Mestinya setelah membaca buku harus ‘ditabrakkan’ dengan kenyataan yang ada.

Keberanian mengambil posisi vis a vis demikian dapat menghasilkan sintesa. Sintesa ini merupakan perspektif ketika melihat kenyataan, sekaligus dapat dijadikan guidance kepada pembaca dalam mengambil sikap.
Menurut Wahib (1981), cara membaca yang demikian akan mampu membentuk pendapat sendiri dan tidak sekadar mengikuti pendapat orang atau hanya sekedar menjadi reservoir ilmu.

Perpustakaan
Membaca buku tidak harus diartikan dengan membeli. Berbahagialah Anda yang tinggal di wilayah yang mempunyai fasilitas perpustakaan umum yang cukup lengkap koleksinya. Segeralah mendaftar untuk menjadi anggota.
Dengan menjadi anggota perpustakaan, paling tidak Anda sudah masuk ke dalam lingkungan yang tepat—aktivitas tulis menulis. Di perpustakaan, Anda dapat membaca sepuas hati, dengan pilihan tema dan jenis buku beragam. Tidak perlu membeli atau berdiri berjam-jam seperti ketika di toko buku yang membuat kaki Anda pegal-pegal.

Apalagi jika perpustakaan di wilayah Anda menyediakan fasilitas komputer dan data buku secara online, memudahkan Anda mencari judul buku yang dikehendaki, sekaligus dapat menulis. Keuntungan lain? Anda sangat mungkin bertambah teman baru, syukur-syukur ketemu orang yang punya antusiasme sama dalam bidang kepenulisan. Bukan tidak mungkin, bertemu dengan redaktur media atau editor sebuah penerbitan.

Syukur-syukur, perpustakaan dikelola dengan baik tidak sekadar melayani peminjaman tapi juga mengadakan event perbukuan. Lomba karya tulis ilmiah, lomba penulisan artikel, merensi buku atau acara ketemu penulis. Berbagai kegiatan tersebut ini dapat Anda jadikan sarana melatih kemampuan menulis dan menganalisis. Sekali dayung dua tiga pulau terlampaui bukan?

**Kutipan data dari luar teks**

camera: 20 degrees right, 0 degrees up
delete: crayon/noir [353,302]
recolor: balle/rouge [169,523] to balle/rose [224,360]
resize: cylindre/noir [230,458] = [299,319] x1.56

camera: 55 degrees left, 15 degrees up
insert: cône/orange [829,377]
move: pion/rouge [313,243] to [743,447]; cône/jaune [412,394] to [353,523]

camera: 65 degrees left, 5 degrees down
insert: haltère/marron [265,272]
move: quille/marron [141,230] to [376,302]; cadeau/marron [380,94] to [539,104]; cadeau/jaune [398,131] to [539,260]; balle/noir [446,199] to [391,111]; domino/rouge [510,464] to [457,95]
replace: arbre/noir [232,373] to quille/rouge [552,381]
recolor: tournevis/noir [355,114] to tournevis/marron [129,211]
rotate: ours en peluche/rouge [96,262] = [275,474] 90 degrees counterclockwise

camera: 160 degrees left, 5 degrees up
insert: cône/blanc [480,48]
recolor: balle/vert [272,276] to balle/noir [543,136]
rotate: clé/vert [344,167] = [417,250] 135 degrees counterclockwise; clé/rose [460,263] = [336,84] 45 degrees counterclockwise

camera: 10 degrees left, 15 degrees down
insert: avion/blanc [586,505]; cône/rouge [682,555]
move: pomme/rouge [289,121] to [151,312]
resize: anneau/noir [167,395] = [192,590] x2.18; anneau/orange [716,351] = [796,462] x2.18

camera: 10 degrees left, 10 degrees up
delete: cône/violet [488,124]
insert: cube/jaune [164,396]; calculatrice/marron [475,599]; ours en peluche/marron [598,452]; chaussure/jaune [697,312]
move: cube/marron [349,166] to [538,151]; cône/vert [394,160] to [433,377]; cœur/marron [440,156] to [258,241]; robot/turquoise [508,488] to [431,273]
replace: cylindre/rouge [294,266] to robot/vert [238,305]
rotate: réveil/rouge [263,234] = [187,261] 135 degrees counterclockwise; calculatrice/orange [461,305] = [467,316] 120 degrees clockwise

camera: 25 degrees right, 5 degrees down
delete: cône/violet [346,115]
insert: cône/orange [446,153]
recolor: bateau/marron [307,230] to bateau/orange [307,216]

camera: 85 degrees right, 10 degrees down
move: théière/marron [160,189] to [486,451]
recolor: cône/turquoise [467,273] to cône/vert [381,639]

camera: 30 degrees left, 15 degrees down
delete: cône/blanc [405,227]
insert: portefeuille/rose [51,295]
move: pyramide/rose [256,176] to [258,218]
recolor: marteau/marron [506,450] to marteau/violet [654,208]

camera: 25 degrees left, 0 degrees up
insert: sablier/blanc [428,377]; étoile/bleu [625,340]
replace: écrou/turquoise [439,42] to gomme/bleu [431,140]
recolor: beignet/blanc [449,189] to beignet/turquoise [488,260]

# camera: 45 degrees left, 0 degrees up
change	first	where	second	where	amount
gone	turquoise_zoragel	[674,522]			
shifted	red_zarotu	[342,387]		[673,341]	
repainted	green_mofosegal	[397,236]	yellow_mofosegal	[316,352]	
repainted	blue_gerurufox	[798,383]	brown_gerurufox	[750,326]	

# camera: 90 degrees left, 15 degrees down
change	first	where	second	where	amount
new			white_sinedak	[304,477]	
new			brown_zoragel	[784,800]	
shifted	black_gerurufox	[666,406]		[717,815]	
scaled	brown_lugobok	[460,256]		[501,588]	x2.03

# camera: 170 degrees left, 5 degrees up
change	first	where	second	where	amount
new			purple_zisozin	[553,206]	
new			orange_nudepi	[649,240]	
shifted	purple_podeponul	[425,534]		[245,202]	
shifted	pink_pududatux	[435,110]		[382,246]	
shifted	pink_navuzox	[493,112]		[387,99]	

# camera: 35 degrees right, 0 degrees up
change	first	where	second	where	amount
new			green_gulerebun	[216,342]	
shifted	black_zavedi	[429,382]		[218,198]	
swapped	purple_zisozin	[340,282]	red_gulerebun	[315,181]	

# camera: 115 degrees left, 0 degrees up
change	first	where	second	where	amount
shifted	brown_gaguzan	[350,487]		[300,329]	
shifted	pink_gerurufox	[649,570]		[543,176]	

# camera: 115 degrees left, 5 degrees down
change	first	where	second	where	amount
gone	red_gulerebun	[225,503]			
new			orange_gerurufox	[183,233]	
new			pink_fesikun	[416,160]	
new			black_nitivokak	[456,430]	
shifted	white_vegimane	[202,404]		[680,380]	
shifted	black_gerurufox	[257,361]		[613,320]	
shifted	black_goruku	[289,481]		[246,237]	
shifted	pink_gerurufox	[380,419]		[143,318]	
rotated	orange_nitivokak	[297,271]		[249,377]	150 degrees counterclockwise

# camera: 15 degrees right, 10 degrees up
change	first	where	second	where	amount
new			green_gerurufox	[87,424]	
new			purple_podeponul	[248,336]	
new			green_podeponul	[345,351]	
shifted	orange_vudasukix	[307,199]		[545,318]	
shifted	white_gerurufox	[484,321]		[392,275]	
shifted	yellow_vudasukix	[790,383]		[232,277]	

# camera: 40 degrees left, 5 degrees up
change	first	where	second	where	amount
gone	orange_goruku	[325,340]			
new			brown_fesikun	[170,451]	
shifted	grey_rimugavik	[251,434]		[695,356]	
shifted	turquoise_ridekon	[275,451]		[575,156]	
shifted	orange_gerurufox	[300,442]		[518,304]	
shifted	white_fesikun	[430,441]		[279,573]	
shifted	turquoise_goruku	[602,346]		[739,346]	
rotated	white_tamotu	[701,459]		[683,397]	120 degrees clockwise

Selain perpustakaan, di mana lagi ya kita bisa membaca buku tanpa harus membeli. Ahaa! Toko buku.

Toko buku
Saat mengunjungi toko buku, coba tanyakan langsung pada mas atau mbak yang berada di meja informasi. Apa saja buku-buku terbaru dalam minggu atau bulan ini. Kenapa buku baru? Karena buku-buku baru ini bisa menjadi jawaban pertanyaan: wacana apa yang tengah berkembang di masyarakat?

Tahu perkembangan buku berarti Anda punya kelebihan satu langkah—tahu perkembangan situasi pada skala regional, nasional maupun global. Jika Anda termasuk orang yang mempunyai daya lupa tajam, silakan dicatat (dengan sembunyi-sembunyi) tema besarnya apa. Siapa tahu bisa digunakan untuk penambahan bacaan atau pengayaan materi artikel yang akan Anda tulis.

Agar tidak tulalit, alangkah baiknya jika Anda juga membaca media teks non buku. Seperti jurnal, koran, dan majalah. Apalagi kalau dikaitkan dengan kegiatan aktivitas menulis artikel.
Salah satu kekuatan tema tulisan artikel adalah baru tidaknya atau dekat tidaknya saat berita (pemantik artikel) terjadi. Terlambat sedikit saja tulisan Anda-sudah out of date. Bagaimana caranya agar Anda tidak selalu terlambat mendapatkan informasi?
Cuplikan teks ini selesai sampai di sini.